In another dissertation chapter, I show how Twitter can give near real-time portraits of public opinion in contentious environments. Using almost 5 million tweets with GPS coordinates that were extracted from Twitter’s 1% stream, I, along with Jesse Driscoll, developed dictionaries to distinguish pro-Yanukovych tweets from anti-Yanukovych ones. Once we used a human coder to verify the dictionaries accurately identified tweets in those categories, we show that the rhetoric differs sharply across Ukraine.
For all the excitement surrounding big data, they are not a panacea (Tufekci 2014). The modal big data paper selects on the dependent variable (usually hashtag use), is unclear about who exactly is being sampled (using “#tahrir” does not mean you are there, in Cairo, or even in Egypt), and has trouble analyzing many forms of online communication. These research design problems cause scholars to over-interpret levels of anti-regime sentiment (Barbera and Metzger 2013), the role of influential individuals (Bailon et al. 2011), and the way social media are used by people possibly involved in protest (Aday et al. 2012).
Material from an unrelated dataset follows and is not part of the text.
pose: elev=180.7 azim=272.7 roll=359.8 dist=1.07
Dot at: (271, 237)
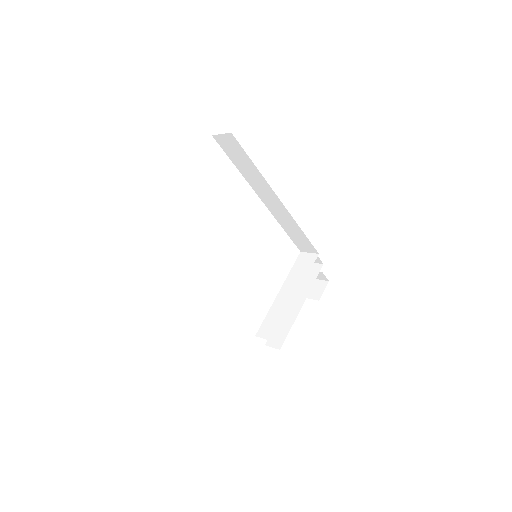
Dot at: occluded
To productively use Twitter to understand social movements, researchers should undertake the following steps. First, tweets should be downloaded in real time to allow the researcher to understand dynamics before an event occurs. Second, tweets should not be selected on hashtag; one can download tweets based on language or location, and selecting on those is acceptable because they still provide a denominator. Downloading in real time, agnostic to the event in question, is the best way to avoid selecting on hashtags. Third, all statistics need to be normalized, as the number of users and tweets grows daily. Fourth, more detailed coding allows the user to see beyond obvious Twitter behaviors: creating dictionaries, researching individual accounts, and creating supervised topic models all extend the power of social media analysis.
Big data are here to stay, so we must learn how to productively harness them. Yet they are still observational, meaning they do not solve problems of endogeneity or omitted variables. While they allow us to quantify context with more precision than ever before, substantive knowledge is still required to properly address issues of causality and representativeness. Even with stadium lights, there remain many shadows.